When we’re considering the energy use of many computations, including many erasures of bits, it seems reasonable to assume that the erased bits will roughly be equally split between 0 and 1. Hence Landauer’s principle applies well to an aggregation of many computations. Over many FLOPs, if the number of bit erasures is roughly the same for each FLOP, then the energy-use-per-FLOP is proportional to $kT\ln \left(2\right)$.

Conclusion

Hopefully, this has clarified the connection between Shannon (or “logical” or “computational”) entropy and thermodynamic entropy, and in the process elucidated why Landauer’s principle is true. Computationally useful information and thermodynamic entropy are “on average” exchangeable. Does this say something deep about computation or cognition? Dunno.

1. ^{^}

   A definition of equilibrium precise enough for our purposes is: there are no gradients in density, pressure or temperature and therefore no net macroscopic flows of matter or of energy. An example is the air in the room you’re in now: it makes sense to talk about the temperature of the room since the temperature is uniform throughout the room, similarly for air pressure and other stuff.

2. ^{^}

   Up to a multiplication: Thermodynamic entropy $S\left(X\right)=k\ln \left(2\right)H\left(X\right)$ where $k$ is the Boltzmann constant.

3. ^{^}

   Here I’m using the language of Lavis 2001.

4. ^{^}

   Taking some mild liberties in the definition here.

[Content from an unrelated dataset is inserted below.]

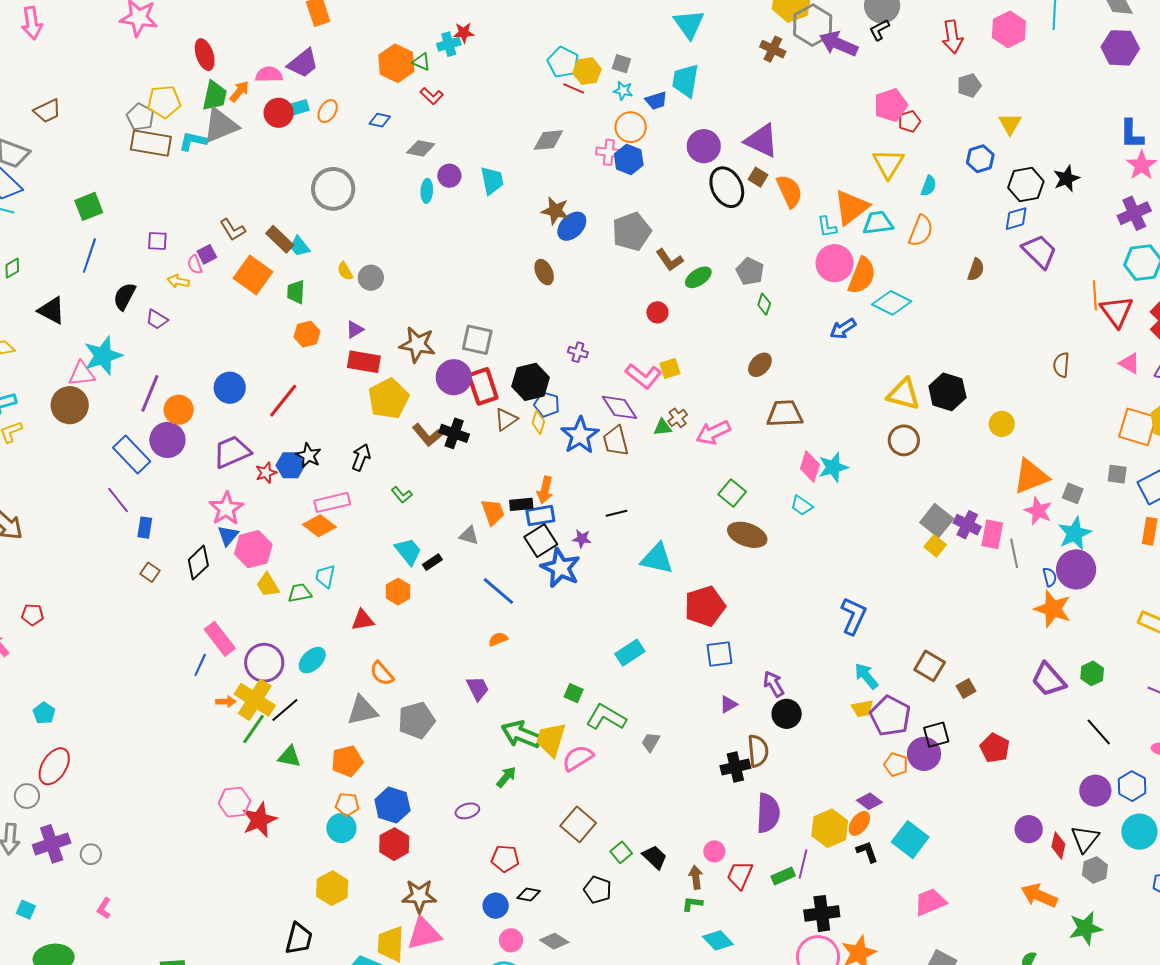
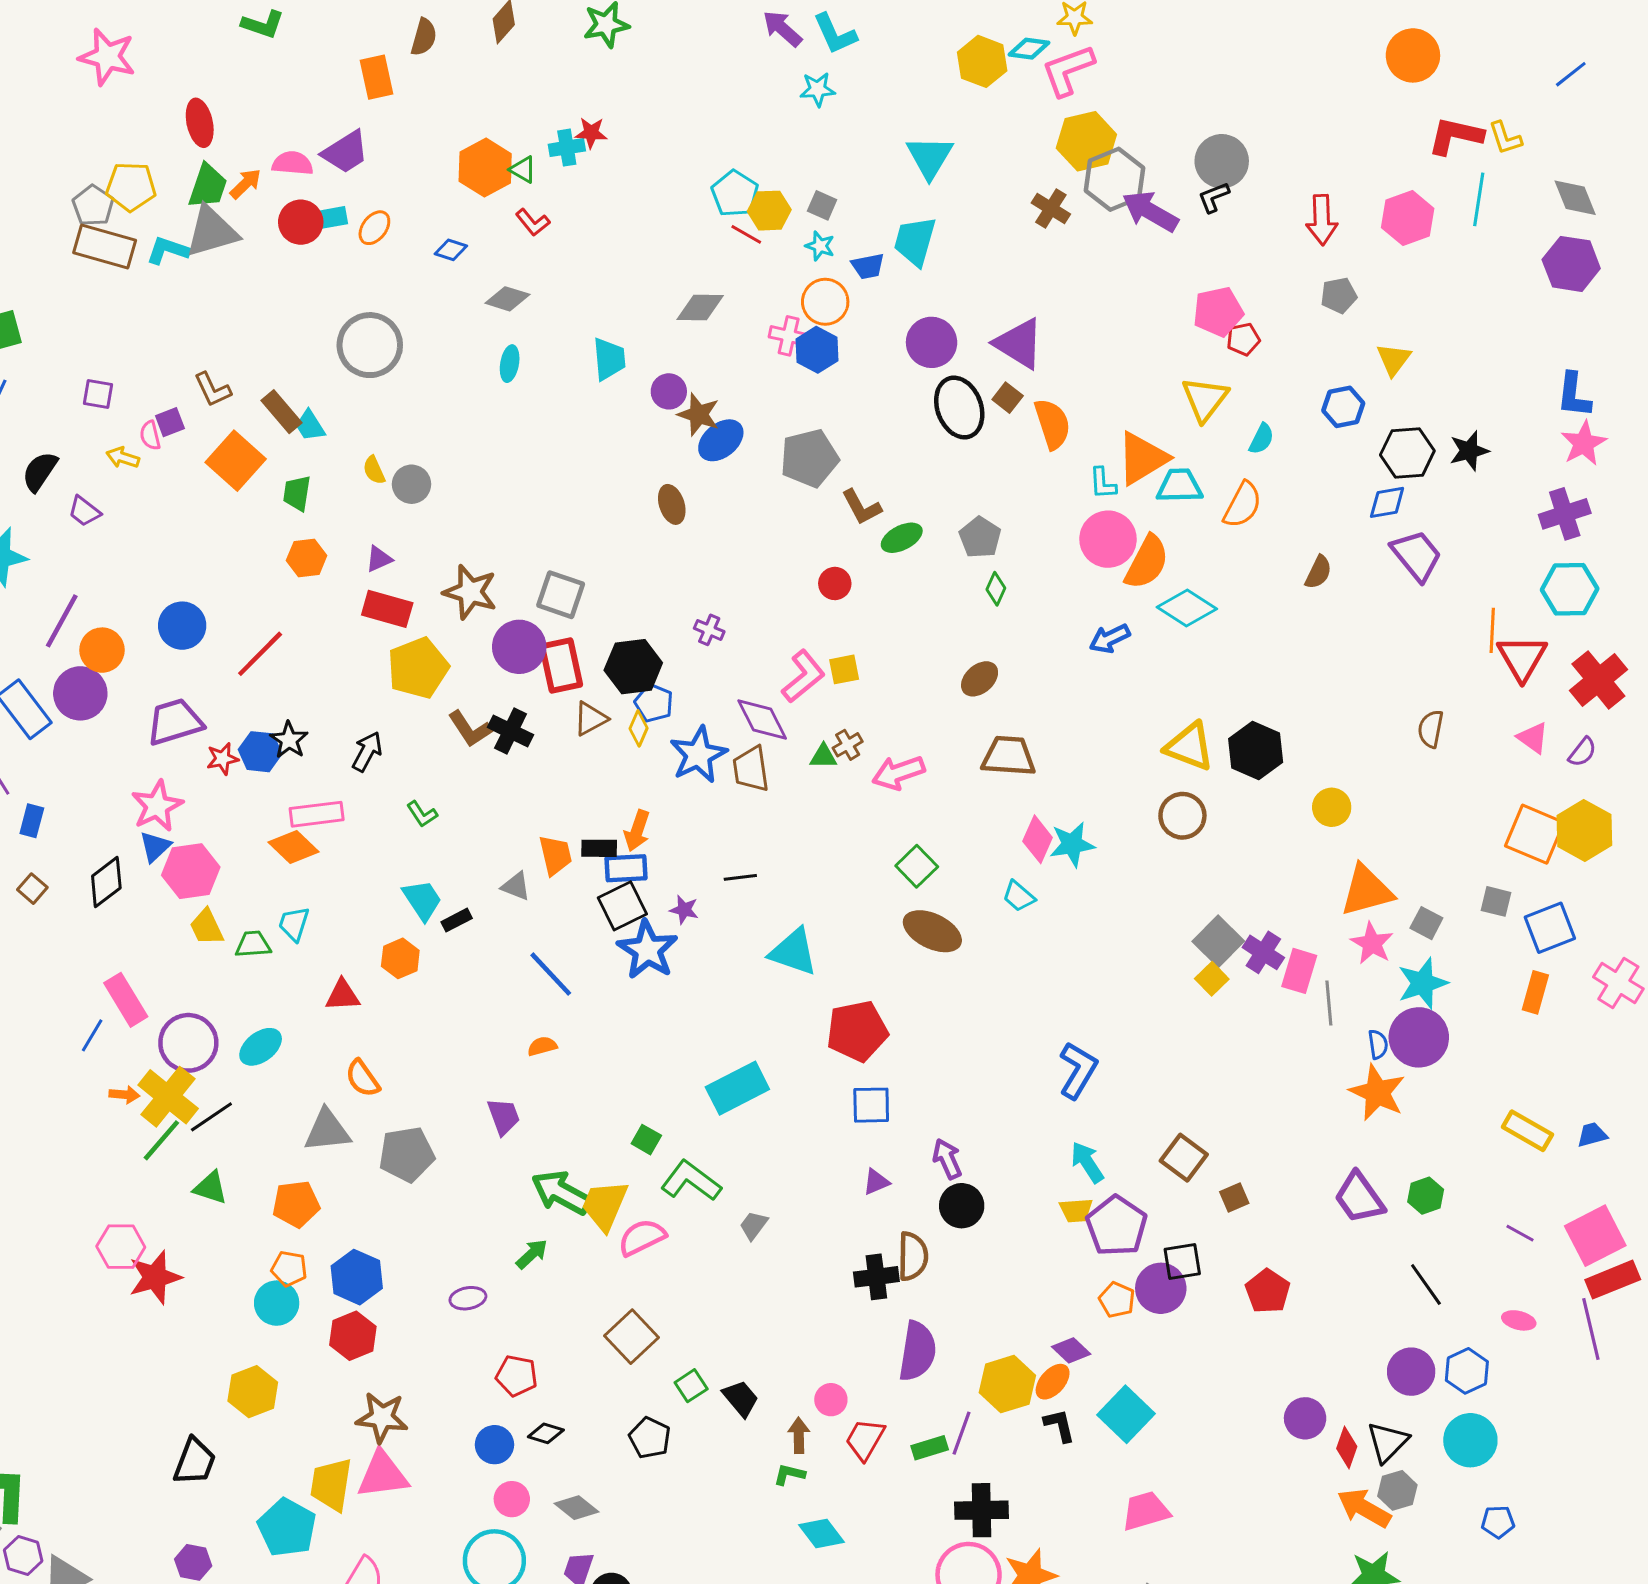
purple circle: (449, 176) -> (669, 391), moved
pink L-shape: (644, 376) -> (803, 676), turned -84
cyan rectangle: (630, 653) -> (737, 1088), size x1.4
orange arrow: (1039, 895) -> (1364, 1508), moved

By “chaotic” I just mean a trajectory that is messy enough that it’s practically impossible to precisely predict the trajectory.

5. ^{^}

   $E\left(x\right)$ is the energy of microstate $x$, $k$ is the Boltzmann constant and $T$ is the temperature of the system and its surroundings.

6. ^{^}

   This is strictly speaking only true if the ergodic hypothesis is true, which I assume throughout this article.

7. ^{^}

   Notation changed to agree with the notation in this article.

8. ^{^}

   For those who haven’t read much physics but know machine learning, these diagrams are very analogous to a loss function over a space of parameters; energy ~ loss function and parameters ~ microstates. Physical things usually tend towards their lowest energy state, so they roll down the hills of this landscape to end up in one of the minema.